Siamo sempre nel 1888 e la storia è raccontata dal punto di vista della protagonista femminile ma ci siamo spostati in Romania, dove ritroviamo i due alle prese con lezioni di medicina legale e omicidi che sembrano collegati a un possibile ritorno del Principe Dracula.
L'atmosfera finalmente sembra scatenare qualche brivido in più ma per il resto rimane ripetitivo e noioso.
I due protagonisti continuano a non convincermi né come coppia romantica né come coppia di investigatori: Audrey Rose dopo aver smesso di autocelebrarsi nel primo volume, in questo secondo ripete continuamente quanto ogni comportamento inappropriato possa portarla alla rovina sociale. Il che non ha senso visto la vita che si è scelta. Per Thomas non è andata meglio, perché è diventato un idiota.
Lasciamo stare anche la ricostruzione storica che resta poco curata ma allora perché ostinarsi a scrivere un romanzo storico?

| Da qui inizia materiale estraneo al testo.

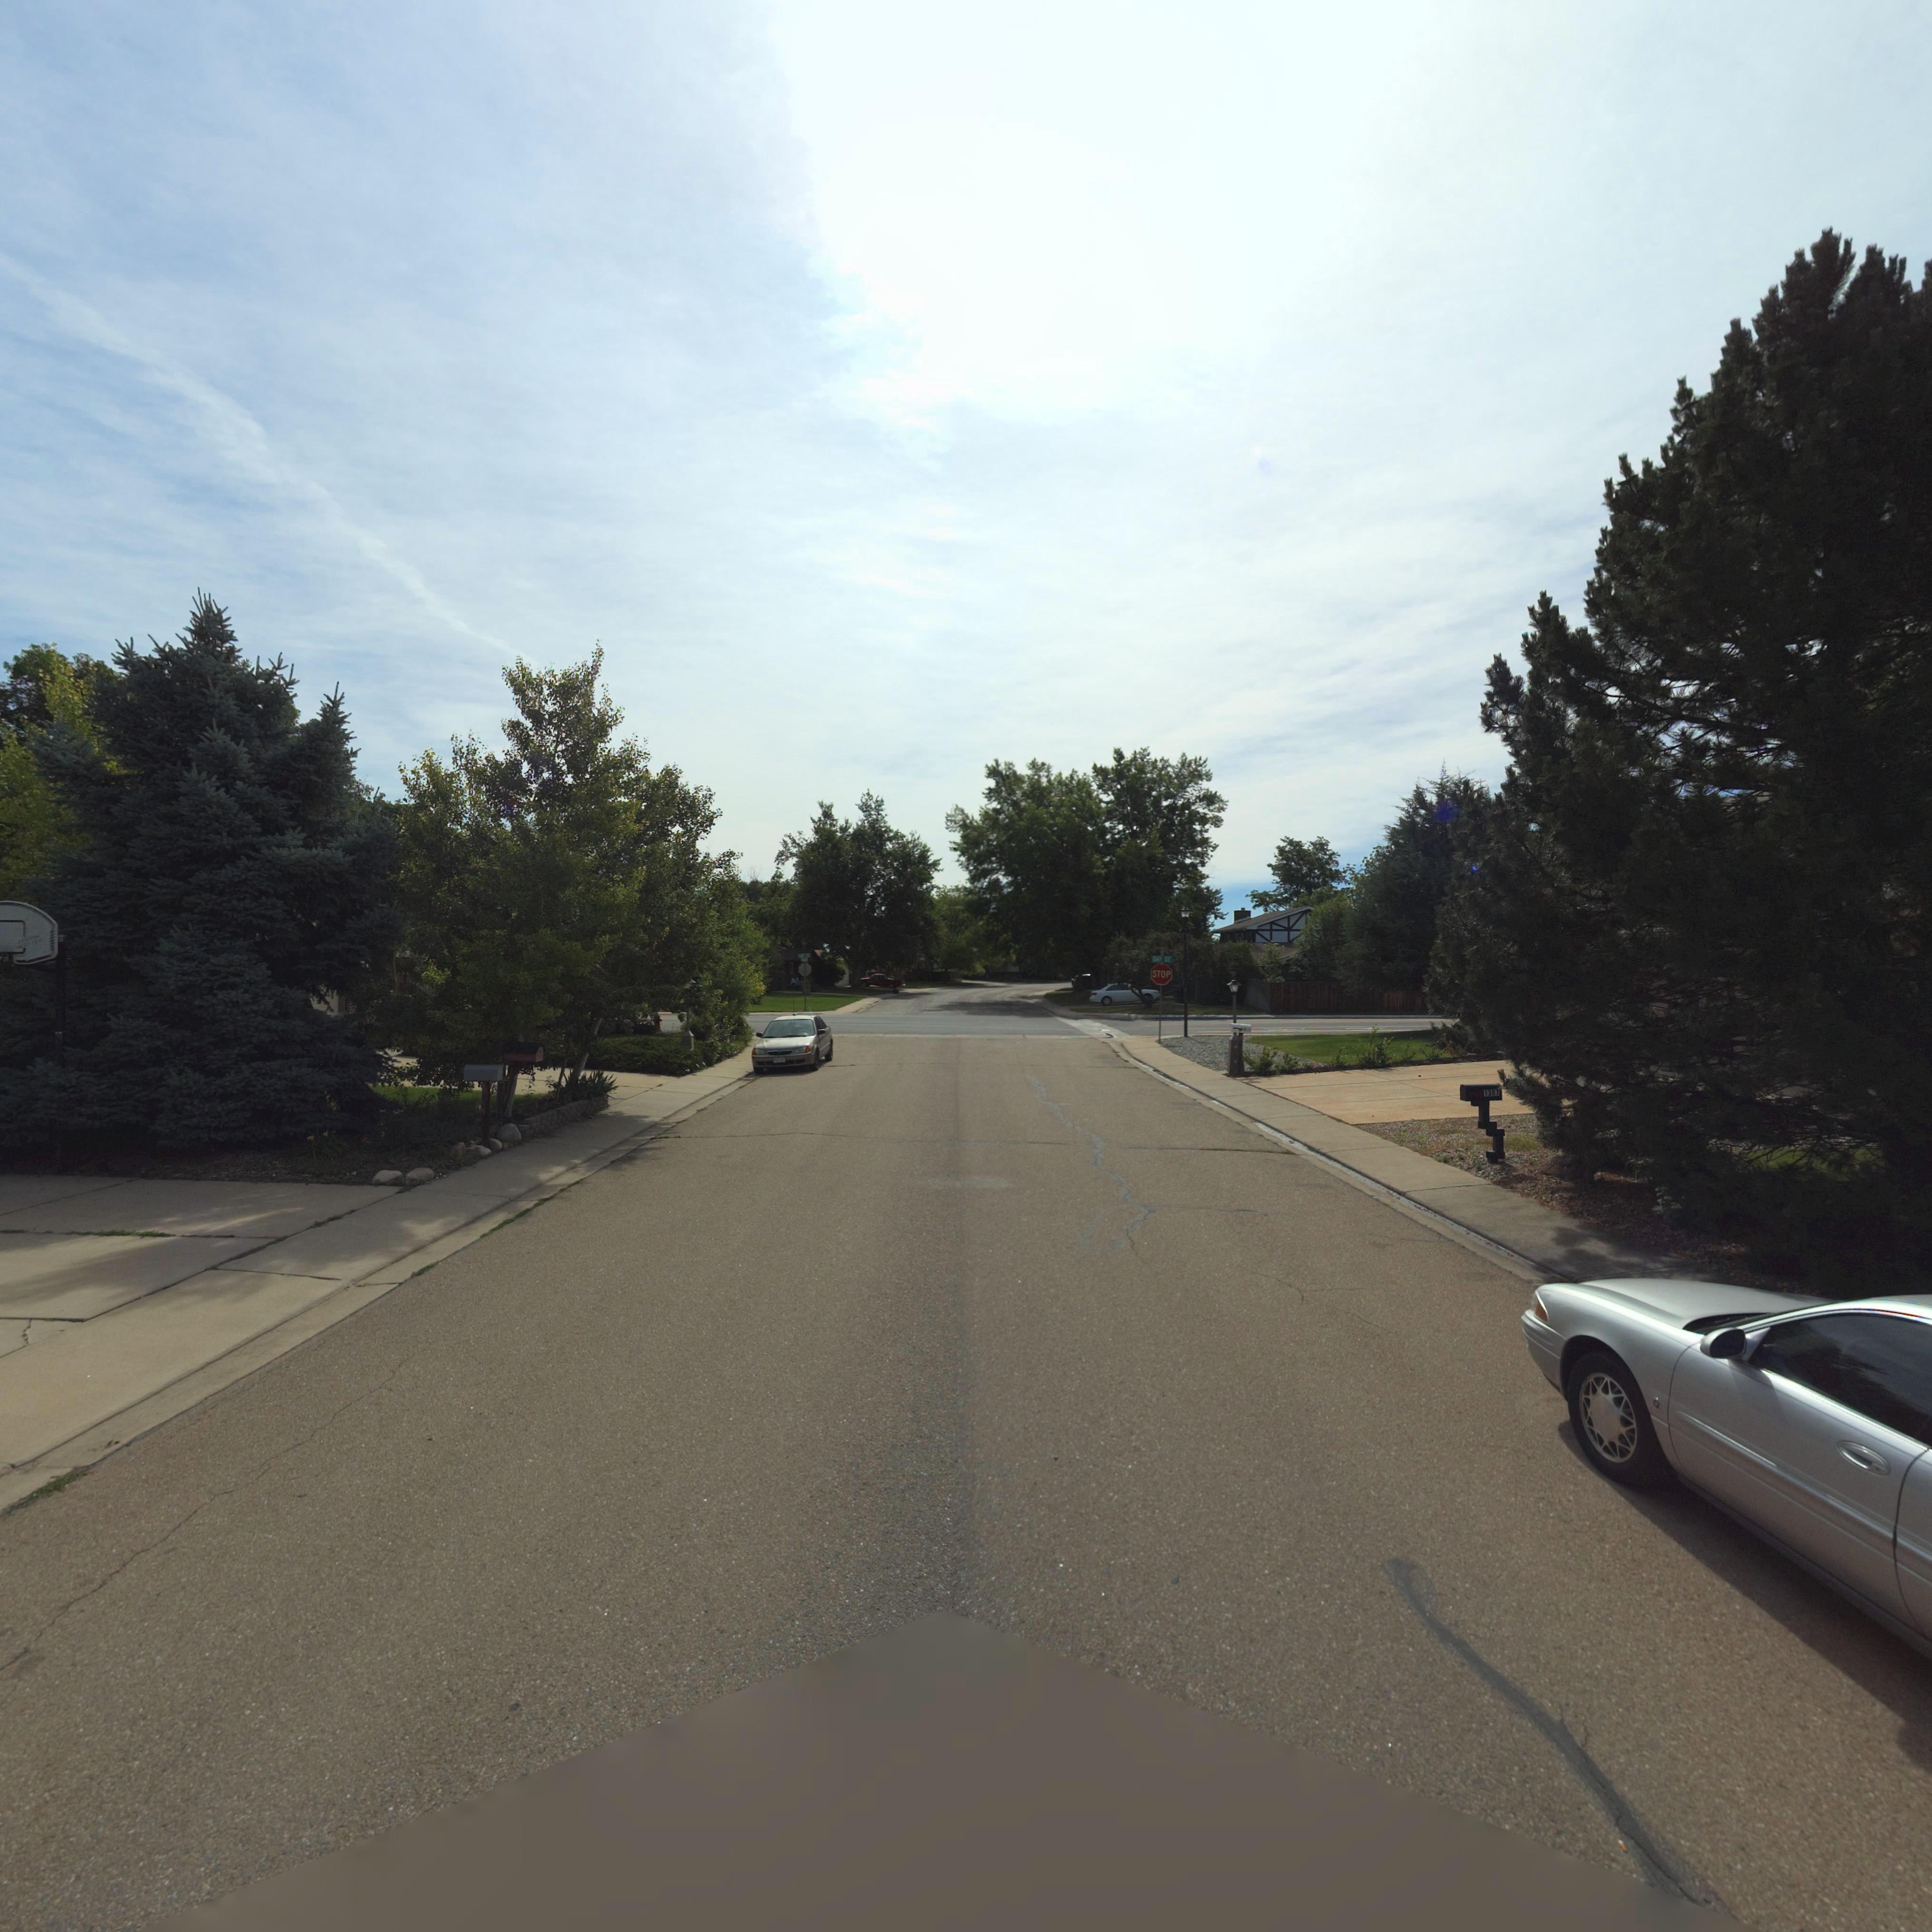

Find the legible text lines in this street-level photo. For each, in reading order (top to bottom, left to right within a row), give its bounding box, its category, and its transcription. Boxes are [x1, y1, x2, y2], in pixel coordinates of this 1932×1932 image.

Qualcuno mi può spiegate perché un principe rumeno dovrebbe studiare medicina legale nel 1888? E perché tutti parlano come se fossero degli adolescenti dei nostri giorni?
Anche in questo caso, il colpevole praticamente si palesa davanti agli occhi della protagonista e confessa i suoi crimini nel giro di poche righe.
In giro ci sono romanzi decisamente più validi. Premesse buone ma sprecate e mi fermo qui.
Per fortuna esiste l'audiolibro che ha alleggerito un po' una storia noiosa.